Looking around at the clean, well-worn tables, the gleaming bar, the glittering beer mugs, and the black-and-white photos of who knows whom on the walls, I felt the first thrill of seeing him again. This place was so like him—beat-up and characterful and comforting—where you could go and feel at ease and let the world slip by outside.

Being with Scooter always felt safe. When I first came to live with him after my parents died, he made me feel like I belonged here. Even though he didn’t have kids of his own, Scooter somehow knew how to guide me through my parents’ deaths in that car accident. It felt like he’d always be here, always just through the kitchen door, no matter what else was going on in my life.

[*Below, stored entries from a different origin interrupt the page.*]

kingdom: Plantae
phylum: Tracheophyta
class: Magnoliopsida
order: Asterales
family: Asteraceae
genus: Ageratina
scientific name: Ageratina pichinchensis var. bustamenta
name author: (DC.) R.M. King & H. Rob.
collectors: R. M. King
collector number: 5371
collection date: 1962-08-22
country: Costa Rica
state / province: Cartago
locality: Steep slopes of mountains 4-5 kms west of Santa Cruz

I guess I was about nine when he blindfolded me and took me into the middle of a neighbor’s cornfield. He set me down between two rows and told me to count to a thousand, then take off my blindfold and come home. Maybe I counted to a thousand or maybe not, but I remember pulling off that navy-blue bandanna, squinting into the bright noon sky, surrounded by the smell of hot corn leaves going dry with summer sun, and thinking, “I better go that way.” Thirty minutes later, I was back at the Slapdash, not knowing how I’d known where I was or where I ought to head. I was just glad Scooter was waiting for me on the front porch with a glass of cold grape Kool-Aid and a hug. He’d patted my head and chuckled, then bragged about how sharp and capable I was to all his friends that night as they sat around the gleaming mahogany bar.

Now, beside the bar, Hank swung the kitchen door wider and Scooter barreled through, shoving his walker out in front of him like a battering ram. Two shuffling steps, shove. Two shuffling steps, shove. I noticed immediately the hair sticking out from under the baseball cap had silvered a lot. His face, a dull gray under a surface flush of either excitement or freshly chopped jalapeños, broke into the broad, toothy grin I remembered from the day I came to live with him. I’d been seven then and the teeth had been real.

When he cleared the door, I went to him and hugged him over the walker, feeling his loose-skinned old-man shoulders through his plaid cotton shirt. Two-day stubble scratched my ear and his arms tightened shakily around my back as he said, “Well, well. How ’bout that.” He smelled like garlic and mothballs and spearmint. If I could bottle that scent I’d remember him forever.

“Hello, old man,” I said.

“’Bout time you came back. I thought you’d done forgot me.” He winked one watery hazel eye to show me he didn’t mean it. “Marian! Bring my girl a beer.”

“What’ll you have?” she called.

“Saint Arnold.”

“You want a mug?”

“Nah.”

Scooter gestured to a table close to the kitchen. “You tell me where you’ve been this time.” He let Hank guide him into a wide-backed chair sporting a seat cushion. So Scooter had finally broken down and set himself up a receiving table. Hank settled in at Scooter’s right hand.